● **WHAT YOU ARE ASKED TO DO**: An exact copy of the records is needed; please leave the images out.
==================================================
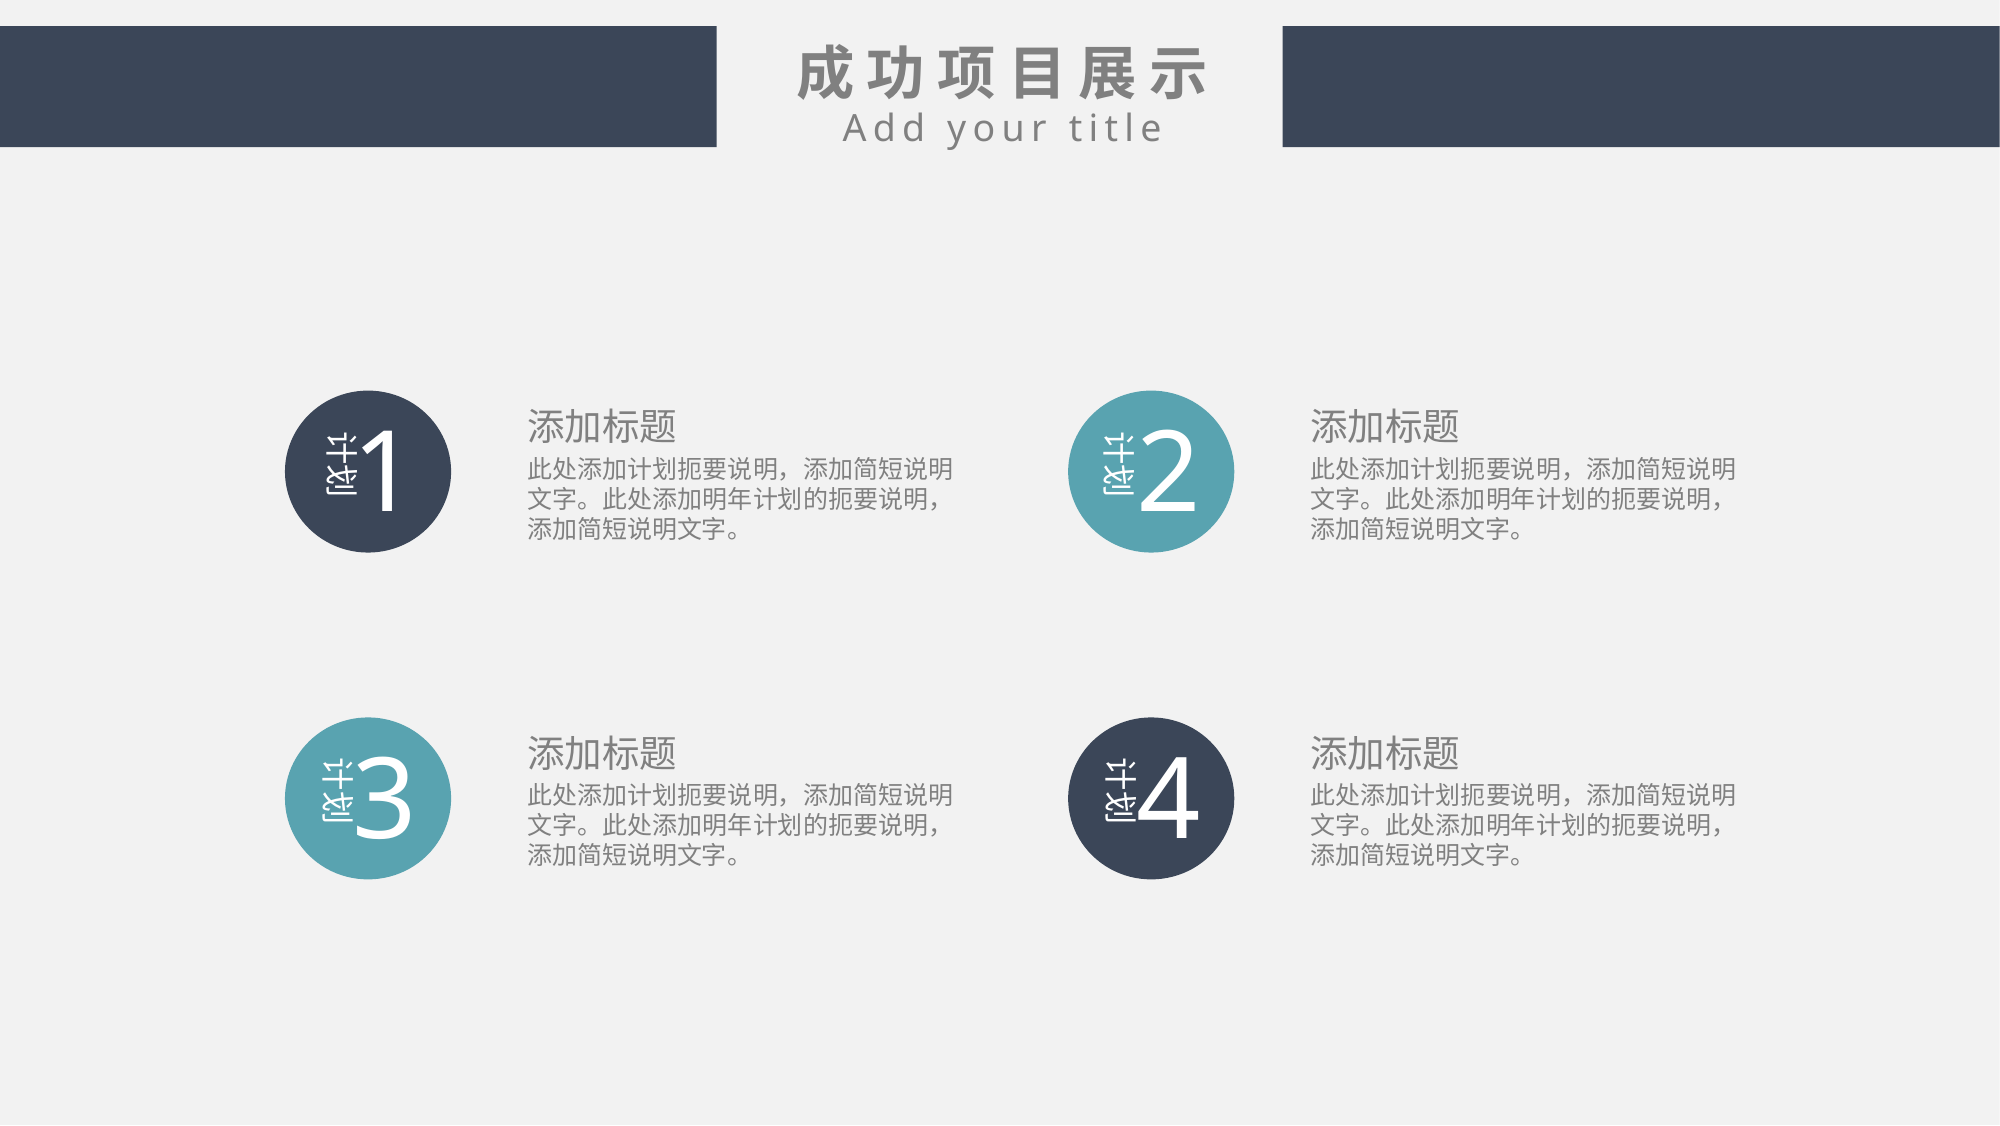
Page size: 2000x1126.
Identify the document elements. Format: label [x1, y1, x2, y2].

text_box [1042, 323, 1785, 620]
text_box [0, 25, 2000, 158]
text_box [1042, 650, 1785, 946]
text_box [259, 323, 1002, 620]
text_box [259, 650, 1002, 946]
==================================================
● **RESULT FOR THIS TASK**:
Page size: 2000x1126.
Identify the document elements. Format: label [x1, y1, x2, y2].

text_box [1042, 323, 1785, 620]
text_box [0, 25, 2000, 158]
text_box [1042, 650, 1785, 946]
text_box [259, 323, 1002, 620]
text_box [259, 650, 1002, 946]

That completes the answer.